For Real Mystery Puzzle Lovers

Although not the greatest mystery novel ever, Fog of Doubt (originally called London Particular) is a treat for puzzlers who really like to try to figure things out - not only is the last sentence an ultimate revelation, but there is also another major clue which does not reveal itself as a clue until the book is over. I'll say no more than that.


A genuinely underrated writer, Brand had a wit and bite to her prose that made her quite distinctive among her peers. She was critical in a genuinely challenging and distinctive way. This is one of her best books, and is a nice play on the traditional "a country house with a bunch of Brits isolated and one's the murderer" thing. It's main flaw is that Brand had one formula, and exercised it to death -- if you've read more than one of her books you'll always guess the bad guy, as the device always works out the same way. Still, if you haven't read any, this is a great place to start and will no doubt seem eminently surprising. Plus, even if you know whodunit, exactly how it worked is very clever -- one of the rare stories where the last line really does make a difference. When you finish it, you'll realize how wonderfully you were fooled.

This is Ms. Brand's personal favourite!

Ms. Christianna Brand was quite vocal in describing this particular book as her favourite of all the books she had written. It is an extremely complex mystery, that is very ingeniously plotted. And you do not find out what actually happened until the very end. The murder was set in the middle of a real English fog, and that prevailing atmosphere penetrates througout the book. Everyone, and I mean everyone is conveniently alibied, and it is difficult for even Cockie to figure out how it was done. The book is very tricky, and you have to be on your toes as you read it. The list of suspects is small, and the plot is as tight as it gets. This is a really good book.
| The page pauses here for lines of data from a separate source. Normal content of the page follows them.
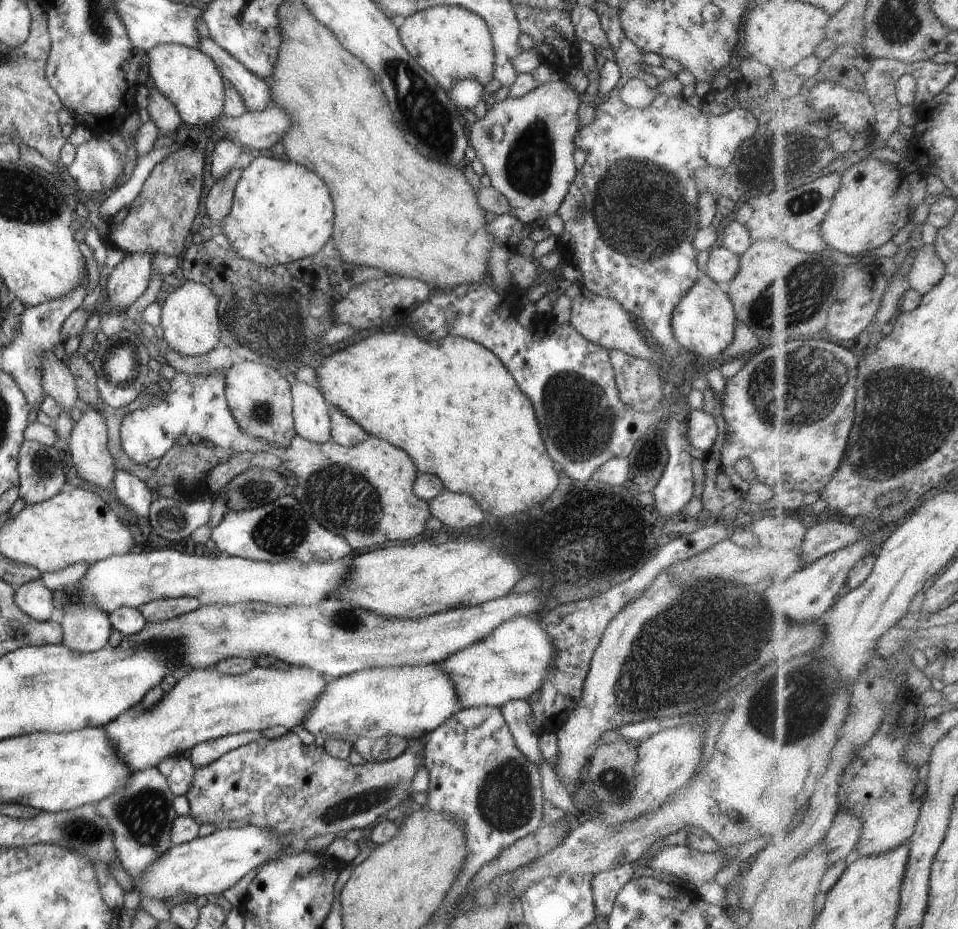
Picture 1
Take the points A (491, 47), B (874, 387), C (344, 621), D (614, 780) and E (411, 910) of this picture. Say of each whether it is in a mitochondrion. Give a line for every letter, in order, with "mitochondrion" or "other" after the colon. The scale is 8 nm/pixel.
A: other
B: mitochondrion
C: mitochondrion
D: mitochondrion
E: other

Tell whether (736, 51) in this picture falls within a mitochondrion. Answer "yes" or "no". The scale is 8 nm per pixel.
no

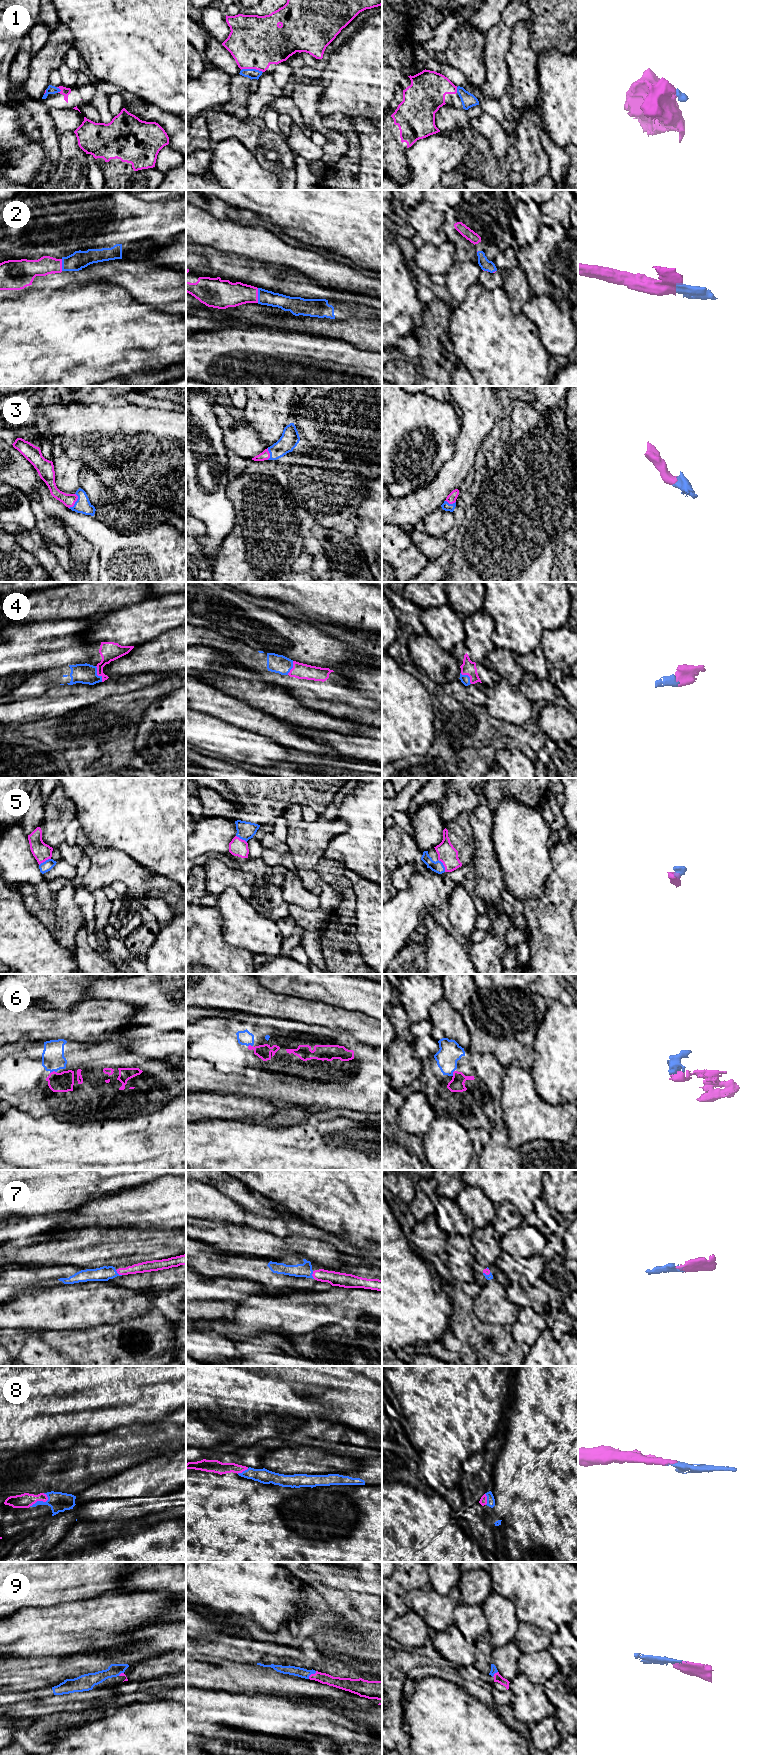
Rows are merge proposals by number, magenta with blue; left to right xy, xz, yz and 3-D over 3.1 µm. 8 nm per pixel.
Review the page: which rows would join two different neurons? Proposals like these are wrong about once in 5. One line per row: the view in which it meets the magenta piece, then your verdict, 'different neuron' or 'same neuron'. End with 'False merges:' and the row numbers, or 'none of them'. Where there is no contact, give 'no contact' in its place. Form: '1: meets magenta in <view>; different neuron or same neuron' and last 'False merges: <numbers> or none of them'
1: meets magenta in xz; same neuron
2: meets magenta in xz; same neuron
3: meets magenta in xy; same neuron
4: meets magenta in xy; same neuron
5: meets magenta in yz; same neuron
6: meets magenta in xy; same neuron
7: meets magenta in xz; same neuron
8: meets magenta in xy; same neuron
9: meets magenta in xz; same neuron
False merges: none of them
An incredibly ingenious tour-de-force

On re-reading after many years, this should be 5 stars, not 4! This is a tour-de-force, with the "modus operandi" revealed in the very last line of the book. A master of the classic detective story with stricly defined and adhered to limits, Brand is at the same time an original. There is no other writer like her . The book suffers somewhat in the middle as to clarity, but, believe me, this is a plotter (and a device) of the first order. Second only to her GREEN FOR DANGER and better than the best of many others.